LAPD chief: Inspector general’s office to investigate release of officer photos
The Office of the Inspector General will investigate LAPD Chief Michel Moore and the department’s constitutional policing director over the disclosure of photos of thousands of officers, including those who work undercover.
At Tuesday’s regular meeting of the Police Commission, Moore said he had issued “deep apologies” for the way many officers first learned of the photos, which were released in response to a California Public Records Act request. Moore said officers should have been made aware in advance that the photos would be published on an advocacy group’s public website.
But he told the commission he was more concerned that images of officers on sensitive assignments were released, because of potential threats to their safety.
“They are involved in criminal investigations involving drug cartels, violent street organizations, in which their identity pursuant to court oversight and the constitution is masked,” he said. Moore conceded that the disclosure “poses a risk to them,” noting the widespread availability of facial-recognition technology.
The controversy began Friday with the launch of a searchable online database, Watch the Watchers. The site published photos of more than 9,300 Los Angeles Police Department officers, complete with name, ethnicity, rank, date of hire, division/bureau and badge number. The site was created by the technology watchdog group Stop LAPD Spying Coalition, which called the effort the first of its kind in the United States.
Moore said that upon learning of the site, he immediately launched an internal investigation. But after the Los Angeles Police Protective League filed a complaint against him and Liz Rhodes, the LAPD’s constitutional policing director, Moore asked the inspector general to take over the probe to avoid a conflict of interest, he said.
The episode has prompted questions about transparency and the department’s ability to balance the public’s right to officer information against potential safety concerns.
The chief said he has taken steps to address the fears of those whose photos were released, including working with the undercover officers “to understand what steps can be taken to protect their identity.”
Moore said he aims to discover who reviewed and authorized the photos’ release in order to prevent it from happening again. However, he said, the city attorney has determined that the department was legally required to turn over the images under the Public Records Act.
“We will look to what steps or added steps can be taken to safeguard the personal identifiers of our membership,” he said.
Department officials have not said whether the release has compromised any current investigations.
Commissioner Maria Lou Calanche said she welcomed the inspector general’s investigation and wants the results made public.
“More concerning,” she said, “is it got to this point without the oversight that was needed.”
The chief’s comments during Tuesday’s meeting drew scoffs from activists and residents in attendance.
Several speakers pointed out that the photos were obtained through a public records request and that their release was approved by department leadership. Hamid Khan, an organizer with the Stop LAPD Spying Coalition, accused Moore and commission members of trying to drum up a scandal to distract from the department’s own mistake.
“Nobody’s talking to each other, nobody knows what the f— is going on in their own department,” he said.

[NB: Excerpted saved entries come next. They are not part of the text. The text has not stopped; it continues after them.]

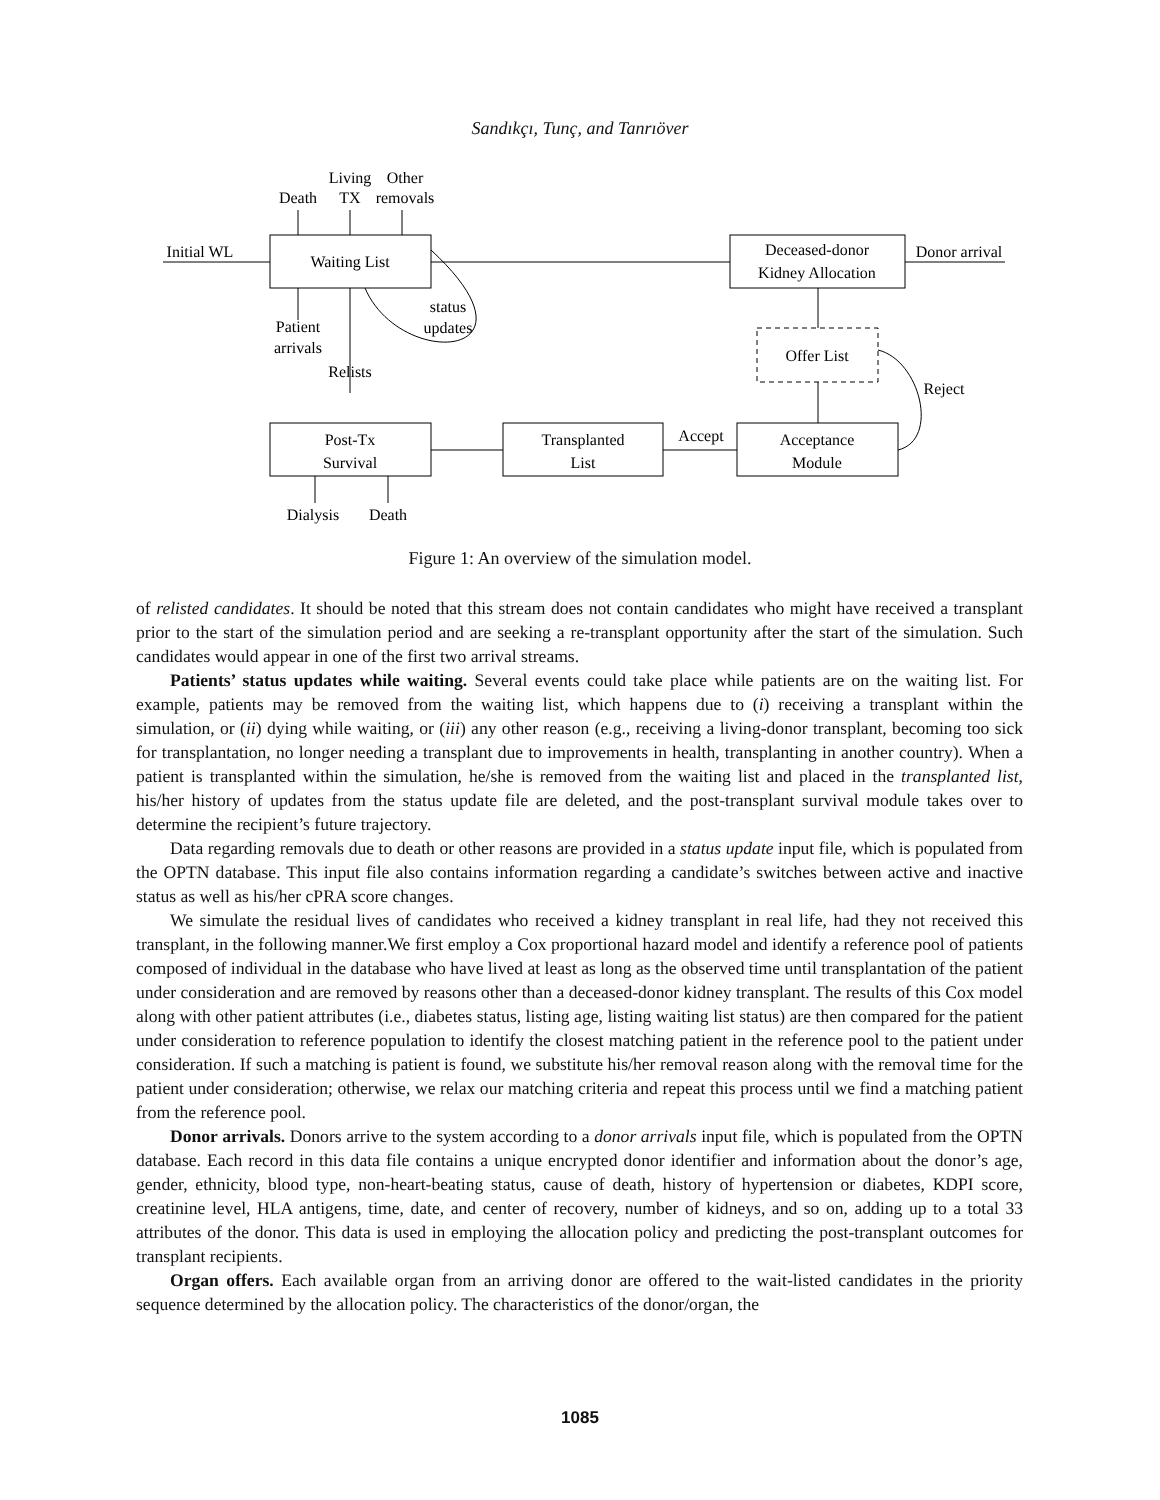Sandıkçı, Tunç, and Tanrıöver
Waiting List
Deceased-donor
Kidney Allocation
Offer List
Post-Tx
Survival
Transplanted
List
Acceptance
Module
Initial WL
Donor arrival
Death
Living
TX
Other
removals
status
updates
Patient
arrivals
Relists
Reject
Accept
Dialysis
Death
Figure 1: An overview of the simulation model.
of relisted candidates. It should be noted that this stream does not contain candidates who might have received a transplant prior to the start of the simulation period and are seeking a re-transplant opportunity after the start of the simulation. Such candidates would appear in one of the first two arrival streams.
Patients’ status updates while waiting. Several events could take place while patients are on the waiting list. For example, patients may be removed from the waiting list, which happens due to (i) receiving a transplant within the simulation, or (ii) dying while waiting, or (iii) any other reason (e.g., receiving a living-donor transplant, becoming too sick for transplantation, no longer needing a transplant due to improvements in health, transplanting in another country). When a patient is transplanted within the simulation, he/she is removed from the waiting list and placed in the transplanted list, his/her history of updates from the status update file are deleted, and the post-transplant survival module takes over to determine the recipient’s future trajectory.
Data regarding removals due to death or other reasons are provided in a status update input file, which is populated from the OPTN database. This input file also contains information regarding a candidate’s switches between active and inactive status as well as his/her cPRA score changes.
We simulate the residual lives of candidates who received a kidney transplant in real life, had they not received this transplant, in the following manner.We first employ a Cox proportional hazard model and identify a reference pool of patients composed of individual in the database who have lived at least as long as the observed time until transplantation of the patient under consideration and are removed by reasons other than a deceased-donor kidney transplant. The results of this Cox model along with other patient attributes (i.e., diabetes status, listing age, listing waiting list status) are then compared for the patient under consideration to reference population to identify the closest matching patient in the reference pool to the patient under consideration. If such a matching is patient is found, we substitute his/her removal reason along with the removal time for the patient under consideration; otherwise, we relax our matching criteria and repeat this process until we find a matching patient from the reference pool.
Donor arrivals. Donors arrive to the system according to a donor arrivals input file, which is populated from the OPTN database. Each record in this data file contains a unique encrypted donor identifier and information about the donor’s age, gender, ethnicity, blood type, non-heart-beating status, cause of death, history of hypertension or diabetes, KDPI score, creatinine level, HLA antigens, time, date, and center of recovery, number of kidneys, and so on, adding up to a total 33 attributes of the donor. This data is used in employing the allocation policy and predicting the post-transplant outcomes for transplant recipients.
Organ offers. Each available organ from an arriving donor are offered to the wait-listed candidates in the priority sequence determined by the allocation policy. The characteristics of the donor/organ, the
1085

In a lengthy Twitter thread, journalist Ben Camacho confirmed that he filed the records request seeking photos of officers. Camacho, a reporter with the progressive news site Knock LA, wrote that LAPD officials did not at first cite officer safety as an argument against the release. He posted a screenshot of what Knock LA said was an email exchange between Camacho’s lawyer and Deputy City Atty. Hasmik Badalian Collins.
“The only officers they are excluding from disclosure are undercover officers, which is expected,” an email from Collins read. “And for those who are missing pictures, it appears like there are less than 100 of them. Again better than expected.”
In addition to filing a complaint, the police union called for Rhodes’ firing, citing her handling of the matter.
Rhodes told The Times by email Tuesday, “I look forward to [the inspector general’s] investigation and findings.”
Stop LAPD Spying officials have said they believe that police officers, due to the nature of their work, should be subject to more scrutiny than other citizens. The group has pushed for wholesale changes to the LAPD, but ultimately wants to develop a system of public safety without police.